Corr Cronin Attorneys Win Injunction Recognizing Exception to the Washington Public Records Act Protecting Constitutional Rights of Association and Privacy

Mallory Bouchee Satre | December 6, 2017

Corr Cronin’s Steven Fogg, David Edwards, and Mallory Satre, serving as pro bono counsel in cooperation with Legal Voice and Stoel Rives, have obtained the re-issuance of a preliminary injunction protecting individuals from the release of their personally identifying information in response to a Washington Public Records Act request.  The John and Jane Doe Plaintiffs include researchers, health care workers, and employees of entities affiliated with the University of Washington’s Birth Defects Research Center.  The Does filed a federal class-action lawsuit seeking an injunction to prevent the release of their names and personally identifying information to anti-abortion activists seeking documents related to fetal tissue research.  The Plaintiffs did not oppose release of the documents themselves, but objected to release of unredacted documents containing their personally identifying information (i.e. names and addresses).  U.S. District Judge James Robart’s order reissued a preliminary injunction that was first imposed in November 2016, allowing release of the records with redactions of the Plaintiffs’ personally identifying information.  Judge Robart’s ruling recognized exemptions to the Washington Public Records Act based on the Federal and Washington Constitutions, namely the rights of association and privacy.

Right of Association – Judge Robart found Plaintiffs provided sufficient evidence showing that disclosure of personally identifying information would violate the Plaintiffs’ rights of association and expressive activity under the Washington and Federal Constitutions.  The Plaintiffs are associated with entities that advocate for or engage in women’s reproductive health services and fetal tissue research.  The Court found that associational rights extend not only to the actual underlying advocacy or research taking place, but to those individuals providing administrative or staff support.  As support is inseparable from the First Amendment protected activity of the organizations being supported, Plaintiffs are entitled to the same First Amendment protections as the organizations for which they work.  The Court found that this associational right was in need of protection in this case because Plaintiffs provided ample evidence of the past and present threats and harassment they face due to their associational ties with the organizations at issue.

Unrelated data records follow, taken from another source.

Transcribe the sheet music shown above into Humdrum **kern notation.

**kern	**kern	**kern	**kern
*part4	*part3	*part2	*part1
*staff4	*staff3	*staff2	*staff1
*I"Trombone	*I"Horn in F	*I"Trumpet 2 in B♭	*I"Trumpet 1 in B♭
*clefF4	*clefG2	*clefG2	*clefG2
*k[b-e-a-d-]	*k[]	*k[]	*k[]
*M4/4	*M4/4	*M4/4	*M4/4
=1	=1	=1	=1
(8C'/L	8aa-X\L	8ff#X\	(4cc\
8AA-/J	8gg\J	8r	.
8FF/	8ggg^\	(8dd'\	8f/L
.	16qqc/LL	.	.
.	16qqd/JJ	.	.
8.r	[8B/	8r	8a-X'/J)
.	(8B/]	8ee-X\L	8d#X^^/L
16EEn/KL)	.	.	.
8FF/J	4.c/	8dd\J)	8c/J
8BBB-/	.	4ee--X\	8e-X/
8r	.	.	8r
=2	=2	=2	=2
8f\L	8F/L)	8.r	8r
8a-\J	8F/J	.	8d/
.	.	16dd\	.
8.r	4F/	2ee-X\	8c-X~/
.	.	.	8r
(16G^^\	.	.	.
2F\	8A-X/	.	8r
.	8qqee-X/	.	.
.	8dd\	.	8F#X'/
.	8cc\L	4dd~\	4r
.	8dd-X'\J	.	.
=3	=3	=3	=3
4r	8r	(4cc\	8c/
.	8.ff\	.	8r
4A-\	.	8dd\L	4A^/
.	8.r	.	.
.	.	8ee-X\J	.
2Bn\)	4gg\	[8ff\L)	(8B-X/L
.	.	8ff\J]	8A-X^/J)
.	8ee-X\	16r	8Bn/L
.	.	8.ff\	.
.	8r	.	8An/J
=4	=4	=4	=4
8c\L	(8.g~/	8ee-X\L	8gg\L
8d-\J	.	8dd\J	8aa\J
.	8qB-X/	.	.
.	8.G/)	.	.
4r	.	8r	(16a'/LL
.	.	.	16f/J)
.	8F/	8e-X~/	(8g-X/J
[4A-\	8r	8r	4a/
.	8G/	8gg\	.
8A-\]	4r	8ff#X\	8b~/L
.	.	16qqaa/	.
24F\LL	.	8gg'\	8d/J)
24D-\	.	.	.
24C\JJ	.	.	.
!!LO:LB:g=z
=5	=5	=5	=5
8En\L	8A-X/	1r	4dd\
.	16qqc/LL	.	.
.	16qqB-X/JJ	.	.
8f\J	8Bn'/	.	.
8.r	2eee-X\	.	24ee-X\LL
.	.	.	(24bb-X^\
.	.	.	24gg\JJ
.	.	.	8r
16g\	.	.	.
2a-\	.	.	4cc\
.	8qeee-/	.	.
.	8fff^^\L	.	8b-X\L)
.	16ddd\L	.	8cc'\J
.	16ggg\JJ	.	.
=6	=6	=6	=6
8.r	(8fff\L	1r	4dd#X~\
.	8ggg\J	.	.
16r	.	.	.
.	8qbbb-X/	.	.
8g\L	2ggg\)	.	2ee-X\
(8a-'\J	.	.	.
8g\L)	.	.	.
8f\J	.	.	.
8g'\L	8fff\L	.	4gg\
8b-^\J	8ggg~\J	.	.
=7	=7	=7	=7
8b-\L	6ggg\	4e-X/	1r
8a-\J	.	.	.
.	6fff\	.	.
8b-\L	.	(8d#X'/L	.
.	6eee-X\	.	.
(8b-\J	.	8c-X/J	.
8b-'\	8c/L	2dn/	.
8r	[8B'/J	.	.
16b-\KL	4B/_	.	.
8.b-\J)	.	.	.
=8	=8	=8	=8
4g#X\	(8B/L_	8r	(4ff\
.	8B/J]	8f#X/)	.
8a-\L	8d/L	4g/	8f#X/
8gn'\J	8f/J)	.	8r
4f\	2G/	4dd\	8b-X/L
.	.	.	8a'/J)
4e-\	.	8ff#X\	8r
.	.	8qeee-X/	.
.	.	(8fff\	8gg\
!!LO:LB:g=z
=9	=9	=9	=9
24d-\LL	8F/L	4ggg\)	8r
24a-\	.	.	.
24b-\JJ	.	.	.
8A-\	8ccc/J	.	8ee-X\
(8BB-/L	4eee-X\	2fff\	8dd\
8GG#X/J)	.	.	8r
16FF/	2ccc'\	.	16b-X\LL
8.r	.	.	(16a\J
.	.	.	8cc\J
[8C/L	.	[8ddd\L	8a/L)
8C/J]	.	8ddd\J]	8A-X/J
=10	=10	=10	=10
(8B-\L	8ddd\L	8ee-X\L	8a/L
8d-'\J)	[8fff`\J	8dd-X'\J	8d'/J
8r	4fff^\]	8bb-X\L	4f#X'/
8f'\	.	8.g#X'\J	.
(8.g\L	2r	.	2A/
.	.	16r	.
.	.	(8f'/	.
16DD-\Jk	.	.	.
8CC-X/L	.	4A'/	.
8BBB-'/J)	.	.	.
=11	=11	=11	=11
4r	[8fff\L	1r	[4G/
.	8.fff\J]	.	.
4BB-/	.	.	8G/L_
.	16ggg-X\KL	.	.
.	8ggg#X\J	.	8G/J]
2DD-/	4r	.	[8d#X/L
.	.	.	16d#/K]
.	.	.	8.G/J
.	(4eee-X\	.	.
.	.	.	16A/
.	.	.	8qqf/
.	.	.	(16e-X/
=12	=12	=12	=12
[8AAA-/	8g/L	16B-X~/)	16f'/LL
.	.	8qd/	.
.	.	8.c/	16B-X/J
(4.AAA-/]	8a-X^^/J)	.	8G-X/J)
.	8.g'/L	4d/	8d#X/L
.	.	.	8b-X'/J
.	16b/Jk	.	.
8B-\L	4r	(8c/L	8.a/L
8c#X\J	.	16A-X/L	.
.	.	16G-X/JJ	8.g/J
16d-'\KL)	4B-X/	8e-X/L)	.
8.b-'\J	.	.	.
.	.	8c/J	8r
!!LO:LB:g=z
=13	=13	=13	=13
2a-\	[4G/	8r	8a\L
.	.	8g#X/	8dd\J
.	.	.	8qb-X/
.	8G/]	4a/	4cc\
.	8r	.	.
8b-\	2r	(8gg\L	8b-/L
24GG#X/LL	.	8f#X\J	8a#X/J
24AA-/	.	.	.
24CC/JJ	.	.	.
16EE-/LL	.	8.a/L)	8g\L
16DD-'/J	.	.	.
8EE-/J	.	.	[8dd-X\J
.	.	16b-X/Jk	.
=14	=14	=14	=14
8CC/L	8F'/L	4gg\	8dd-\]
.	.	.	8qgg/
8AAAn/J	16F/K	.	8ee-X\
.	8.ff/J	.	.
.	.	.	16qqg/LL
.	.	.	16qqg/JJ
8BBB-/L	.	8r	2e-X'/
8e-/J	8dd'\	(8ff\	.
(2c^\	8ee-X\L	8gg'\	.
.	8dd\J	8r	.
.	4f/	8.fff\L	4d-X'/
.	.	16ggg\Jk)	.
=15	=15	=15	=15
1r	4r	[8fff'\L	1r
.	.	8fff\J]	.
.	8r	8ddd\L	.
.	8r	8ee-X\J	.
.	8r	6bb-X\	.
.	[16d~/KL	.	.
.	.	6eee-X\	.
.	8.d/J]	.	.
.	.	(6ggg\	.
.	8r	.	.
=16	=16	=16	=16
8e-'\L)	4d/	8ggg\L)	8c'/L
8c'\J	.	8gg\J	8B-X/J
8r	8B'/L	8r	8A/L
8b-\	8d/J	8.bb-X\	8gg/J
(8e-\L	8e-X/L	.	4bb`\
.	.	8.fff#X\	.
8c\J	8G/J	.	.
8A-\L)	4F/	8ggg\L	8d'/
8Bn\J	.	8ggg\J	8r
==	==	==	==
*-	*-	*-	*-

Right to Privacy – Judge Robart also found that the redaction of Plaintiffs’ personally identifying information was required by the privacy protections in article 1, section 7 of the Washington State Constitution.  Pursuant to this provision, the Plaintiffs are entitled to an expectation of privacy in their personally identifying information if it could be reasonably expected that release of this information in this context would subject the Plaintiffs to threats, harassment, and greater harms.  Although the law sometimes allows an intrusion on privacy if there is a countervailing need, the Court found an intrusion was not justified here.  The purpose of the Washington Public Records Act is to provide broad access to public records to ensure government accountability, and disclosure of the Plaintiffs’ personally identifying information would not assist the public in monitoring the government.  The Court therefore held that the Plaintiffs have a constitutionally protected expectation of privacy in their personally identifying information in this circumstance.